This year marks the 50th anniversary of the opening of the Second Vatican Council. In the previous interview on Eureka Street TV, the prominent lay Catholic leader Robert Fitzgerald reflected on changes in the role of the laity promised by the Council. The woman featured in this week's interview shares this pet subject area.
As a respected lay theologian, Zeni Fox embodies the vast changes in the role of the laity that have occurred since Vatican II. She has spent her working life studying, fostering, teaching, talking and writing about lay leadership in the Catholic Church.
The interview was recorded late last year at a Sydney conference where she delivered the keynote address, 'Lay leaders of Catholic institutions: serving the Church and the world'.
Fox is a professor of pastoral theology at Immaculate Conception Seminary, Seton Hall University near Newark in New Jersey, USA. She previously worked for 15 years in the area of religious education in Catholic parishes.
She gained her Masters degree in religious education and PhD in theology from the Jesuit run Fordham University in New York.
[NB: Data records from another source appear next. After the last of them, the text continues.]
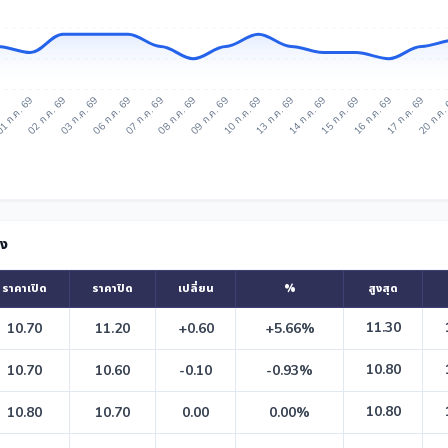
9
1 ก.ค. 69
02 ก.ค. 69
03 ก.ค. 69
06 ก.ค. 69
07 ก.ค. 69
08 ก.ค. 69
09 ก.ค. 69
10 ก.ค. 69
13 ก.ค. 69
14 ก.ค. 69
15 ก.ค. 69
16 ก.ค. 69
17 ก.ค. 69
20 ก.ค.
ัง
ราคาเปิด
ราคาปิด
เปลี่ยน
%
สูงสุด
11.30
10.70
11.20
+0.60
+5.66%
10.80
10.70
10.60
-0.10
-0.93%
10.80
10.80
10.70
0.00
0.00%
Her doctoral thesis was entitled 'Lay ministries: a critical three-dimensional study'.
For over 15 years she has been an advisor to the US Bishops' Committee on the Laity and its subcommittee on lay ministry. In this capacity she has participated in many consultations with a wide range of Church representatives including bishops and clergy, lay leaders and theologians from the US and abroad.
She has sat on the boards of a number of important Catholic institutions in the US, including chairing the governance committee of the prestigious publication, the National Catholic Reporter.
In recent years Fox has been closely involved in the New Energies process in the Archdiocese of Newark which has sought to rationalise and modernise parish structures through mergers and linkages between parishes.
She has received many awards for scholarship and service to the community and church, including honorary doctorates from Christ the King Seminary, Buffalo, and Georgian Court University, Lakewood.
She has written scores of articles, and written or edited a number of books including New Ecclesial Ministry: Lay Professionals Serving the Church, Called and Chosen: Toward a Spirituality for Lay Leaders (co-editor) and Lay Ecclesial Ministry: Pathways Toward the Future (editor).